Moody’s predicts stability in U.S. personal lines

By Canadian Underwriter | April 22, 2003 | Last updated on October 30, 2024
1 min read

In its annual market report, Moody’s Investors Service is predicting stability in the U.S. personal lines p&c insurance market. The relatively strong risk capitalization level, the impact of premium increases and stricter underwriting are all having an effect on 2002 yearend combined ratios, Moody’s says.There is a sense that insurers have successfully adopted the strategy of underwriting for profit rather than marketshare.

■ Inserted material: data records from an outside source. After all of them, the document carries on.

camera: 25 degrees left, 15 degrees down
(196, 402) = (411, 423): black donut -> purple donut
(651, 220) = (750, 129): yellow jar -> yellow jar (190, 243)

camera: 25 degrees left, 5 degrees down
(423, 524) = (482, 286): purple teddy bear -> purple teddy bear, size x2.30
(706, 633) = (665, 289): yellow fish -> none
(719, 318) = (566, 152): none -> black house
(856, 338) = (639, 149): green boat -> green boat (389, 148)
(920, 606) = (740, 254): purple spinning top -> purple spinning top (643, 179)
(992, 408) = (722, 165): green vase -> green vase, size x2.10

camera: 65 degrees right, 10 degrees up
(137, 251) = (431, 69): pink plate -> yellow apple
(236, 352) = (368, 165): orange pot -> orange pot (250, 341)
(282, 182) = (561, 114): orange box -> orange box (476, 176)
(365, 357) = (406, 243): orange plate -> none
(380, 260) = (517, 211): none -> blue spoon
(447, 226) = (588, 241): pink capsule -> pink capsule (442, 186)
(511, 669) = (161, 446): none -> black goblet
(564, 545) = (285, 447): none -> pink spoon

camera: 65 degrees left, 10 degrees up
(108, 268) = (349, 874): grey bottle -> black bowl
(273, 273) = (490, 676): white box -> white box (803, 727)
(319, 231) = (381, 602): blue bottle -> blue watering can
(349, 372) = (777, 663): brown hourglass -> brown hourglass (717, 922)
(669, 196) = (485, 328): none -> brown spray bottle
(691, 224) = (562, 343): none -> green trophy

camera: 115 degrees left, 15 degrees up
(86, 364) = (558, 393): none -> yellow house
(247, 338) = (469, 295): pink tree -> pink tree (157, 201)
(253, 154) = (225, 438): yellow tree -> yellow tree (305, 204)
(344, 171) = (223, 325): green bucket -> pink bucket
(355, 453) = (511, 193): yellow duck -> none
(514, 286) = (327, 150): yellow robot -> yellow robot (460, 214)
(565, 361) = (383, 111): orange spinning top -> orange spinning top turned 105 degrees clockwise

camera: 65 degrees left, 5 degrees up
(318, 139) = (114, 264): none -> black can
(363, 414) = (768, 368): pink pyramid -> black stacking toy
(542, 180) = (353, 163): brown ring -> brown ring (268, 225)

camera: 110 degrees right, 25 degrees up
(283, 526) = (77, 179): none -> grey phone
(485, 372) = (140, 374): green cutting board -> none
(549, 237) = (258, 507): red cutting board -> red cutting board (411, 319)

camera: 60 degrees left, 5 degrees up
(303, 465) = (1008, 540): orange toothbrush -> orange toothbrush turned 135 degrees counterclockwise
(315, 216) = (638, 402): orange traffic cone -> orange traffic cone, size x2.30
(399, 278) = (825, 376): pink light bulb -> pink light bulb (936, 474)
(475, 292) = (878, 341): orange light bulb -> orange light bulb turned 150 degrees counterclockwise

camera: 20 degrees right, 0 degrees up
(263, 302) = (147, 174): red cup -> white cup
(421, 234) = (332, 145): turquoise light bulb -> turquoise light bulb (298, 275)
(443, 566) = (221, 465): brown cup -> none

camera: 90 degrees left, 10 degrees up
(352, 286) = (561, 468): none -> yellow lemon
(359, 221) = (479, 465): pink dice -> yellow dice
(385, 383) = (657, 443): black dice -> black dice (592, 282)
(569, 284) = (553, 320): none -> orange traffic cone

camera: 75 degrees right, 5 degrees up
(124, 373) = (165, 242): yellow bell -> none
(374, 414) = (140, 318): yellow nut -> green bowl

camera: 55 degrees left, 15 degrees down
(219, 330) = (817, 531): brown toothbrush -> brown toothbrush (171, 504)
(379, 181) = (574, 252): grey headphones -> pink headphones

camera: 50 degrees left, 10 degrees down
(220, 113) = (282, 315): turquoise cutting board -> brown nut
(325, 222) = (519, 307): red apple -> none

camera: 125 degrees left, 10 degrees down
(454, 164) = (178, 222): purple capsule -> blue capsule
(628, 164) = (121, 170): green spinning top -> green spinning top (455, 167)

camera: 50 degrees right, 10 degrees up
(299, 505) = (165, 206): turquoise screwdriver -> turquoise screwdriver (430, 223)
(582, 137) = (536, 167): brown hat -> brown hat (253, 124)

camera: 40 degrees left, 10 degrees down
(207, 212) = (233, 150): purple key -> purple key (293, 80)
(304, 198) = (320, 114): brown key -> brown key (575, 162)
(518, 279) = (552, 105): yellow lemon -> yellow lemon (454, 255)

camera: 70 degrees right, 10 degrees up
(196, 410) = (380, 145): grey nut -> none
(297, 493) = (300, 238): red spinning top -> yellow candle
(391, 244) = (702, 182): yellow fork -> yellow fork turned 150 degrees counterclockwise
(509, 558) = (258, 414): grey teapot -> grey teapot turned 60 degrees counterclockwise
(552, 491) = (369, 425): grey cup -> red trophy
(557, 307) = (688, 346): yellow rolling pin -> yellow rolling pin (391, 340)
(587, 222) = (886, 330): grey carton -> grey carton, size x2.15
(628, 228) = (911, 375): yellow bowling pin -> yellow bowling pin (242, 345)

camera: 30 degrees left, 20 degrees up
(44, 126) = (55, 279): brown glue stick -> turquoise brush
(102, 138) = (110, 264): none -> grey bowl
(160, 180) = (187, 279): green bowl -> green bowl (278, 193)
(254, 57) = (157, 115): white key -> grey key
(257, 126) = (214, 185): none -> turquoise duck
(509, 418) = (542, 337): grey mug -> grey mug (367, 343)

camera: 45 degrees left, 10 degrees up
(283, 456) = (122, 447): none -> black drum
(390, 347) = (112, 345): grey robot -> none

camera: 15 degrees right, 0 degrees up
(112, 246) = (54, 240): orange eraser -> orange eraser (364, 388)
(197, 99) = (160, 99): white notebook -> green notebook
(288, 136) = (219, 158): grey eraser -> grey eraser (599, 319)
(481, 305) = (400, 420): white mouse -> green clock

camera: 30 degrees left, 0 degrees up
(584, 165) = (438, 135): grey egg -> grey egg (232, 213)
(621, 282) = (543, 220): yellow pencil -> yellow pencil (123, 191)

Competition in personal lines has diminished in the last two years, although there remains some competitive and regulatory pressure on the sector.”These changes largely follow the disappearance of several favorable market conditions since the late 1990’s including redundant reserve positions, benign automobile loss cost trends, and high investment yields [which have] decisively altered the industry’s position,” says Marc Serafin, an analyst with Moody’s.Information and technology also have key roles to play in the industry’s turnaround, says Ted Collins, managing director for p&c and reinsurance at Moody’s. “U.S. p&c insurers have enhanced their technological skills and data analysis capabilities to assist them in their return to profitability.” Better, faster information will put insurers in a better position to react to deteriorating pricing that could impede pricing, says Moody’s.